Hi Tony,
The type of financing i.e. rates terms and fees will depend on a few things in reference to the property and sponsor.
Some qualifying factors are:
The vacancy rate. Typically it is 10% or less it is considered stabilized and the property will qualify for a "conventional" of a paper loan. These loans you would get via Freddie Mac product and offer the lowest rates and terms
The properties that are more the 10% vacant or may need renovation to stabilize the property would qualify for alternative financing. There are a few variables here when it comes to the rate and terms for this loan but basically, the sponsor should expect to bring 25-30% down with interested rate from 7-10% depending on what state the property is in. For example is the property is vacant or barely leased up then it is considered a higher risk and therefore costs more in rates and fees whereas property that has requirements to stabilize it will be less it rate and fees.

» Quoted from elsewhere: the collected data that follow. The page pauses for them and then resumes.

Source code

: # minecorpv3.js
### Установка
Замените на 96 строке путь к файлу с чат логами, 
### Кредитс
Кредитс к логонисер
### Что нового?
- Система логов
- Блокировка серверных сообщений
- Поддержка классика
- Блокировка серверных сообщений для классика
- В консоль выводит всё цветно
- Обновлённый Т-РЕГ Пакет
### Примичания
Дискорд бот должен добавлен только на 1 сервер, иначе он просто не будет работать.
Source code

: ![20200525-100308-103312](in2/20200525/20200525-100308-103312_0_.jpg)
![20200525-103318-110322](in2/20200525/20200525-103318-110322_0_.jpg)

Another factor that determines what type of loan you can get for the property is the sponsor. Sponsors who have excellent credit and strong financials can actually get a non-recourse loan with excellent rates. If the sponsor has some challenges with credit then lenders who fund them will charge higher interest rates and fees.
So in short all of those parameters that you asked about are "typical" but just know that the rate and terms of any multi family loan are dependant on the state of the property and the financial strength and creditworthiness of the sponsor.